Description of the task: A verbatim reproduction of the lines below, from the line containing "[434,533,531,548] [37,558,118,577] sobre" through the line containing "[278,635,436,652] entrara en", both ends included, is the whole required output.

Dataset records:
Content starts

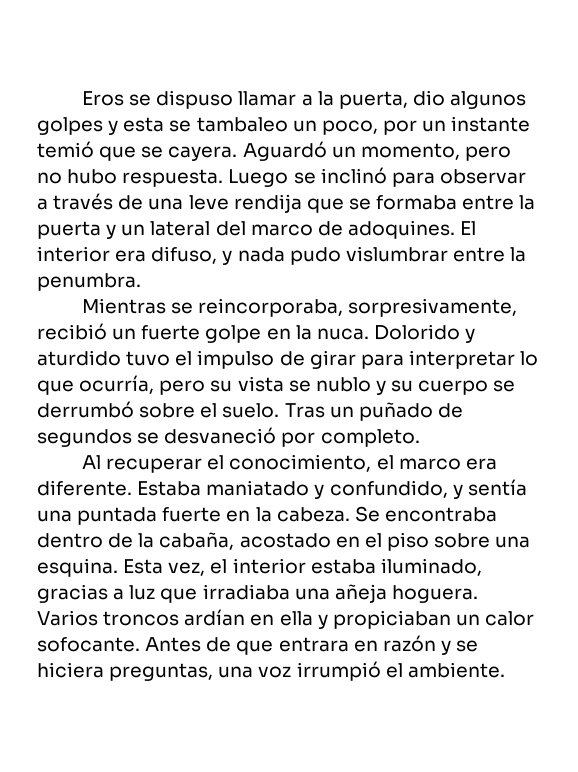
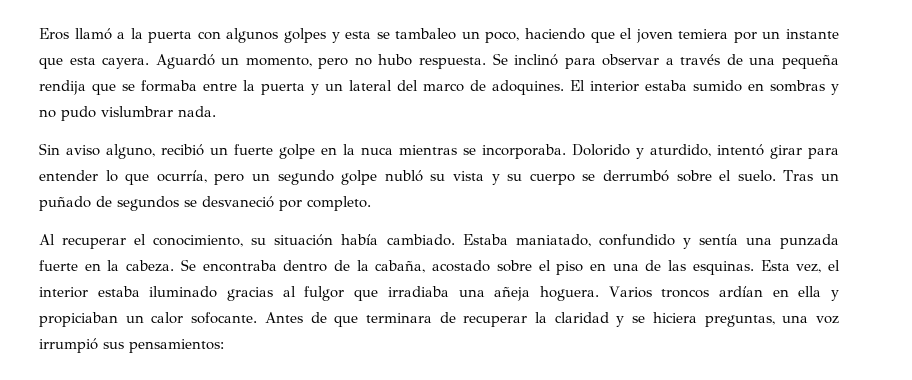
[129,90,445,109] se dispuso llamar a la puerta, dio -> [74,28,221,43] llamó a la puerta con
[382,116,531,135] [37,141,164,161] por un instante temió que se -> [524,28,839,43] [39,57,96,69] haciendo que el joven temiera por un instante que esta
[228,169,316,187] Luego se -> [492,53,508,65] Se
[188,195,229,210] leve -> [781,55,839,69] pequeña
[115,246,527,265] [37,273,141,291] [82,298,518,317] era difuso, y nada pudo vislumbrar entre la penumbra. // Mientras se reincorporaba, sorpresivamente, -> [645,80,839,95] [39,106,216,121] [39,143,155,159] estaba sumido en sombras y no pudo vislumbrar nada. // Sin aviso alguno,
[316,324,476,343] [37,350,305,369] nuca. Dolorido y aturdido tuvo el impulso de -> [361,144,764,159] nuca mientras se incorporaba. Dolorido y aturdido, intentó
[408,350,515,369] interpretar -> [39,170,98,181] entender
[210,376,371,392] su vista se nublo -> [252,170,485,185] un segundo golpe nubló su vista
[376,455,497,470] [37,480,448,499] el marco era diferente. Estaba maniatado y confundido, -> [251,234,675,247] su situación había cambiado. Estaba maniatado, confundido
[77,507,158,525] puntada -> [779,234,839,249] punzada
[335,536,360,548] en -> [496,260,532,272] sobre
[434,533,531,548] [37,558,118,577] sobre una esquina. -> [590,260,754,275] en una de las esquinas.
[380,558,482,576] [37,584,156,603] iluminado, gracias a luz -> [149,286,345,301] iluminado gracias al fulgor
[278,635,436,652] entrara en razón -> [365,312,609,327] terminara de recuperar la claridad
[385,662,505,678] el ambiente. -> [103,339,224,353] sus pensamientos:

Content ends

Answer to the problem:
[434,533,531,548] [37,558,118,577] sobre una esquina. -> [590,260,754,275] en una de las esquinas.
[380,558,482,576] [37,584,156,603] iluminado, gracias a luz -> [149,286,345,301] iluminado gracias al fulgor
[278,635,436,652] entrara en razón -> [365,312,609,327] terminara de recuperar la claridad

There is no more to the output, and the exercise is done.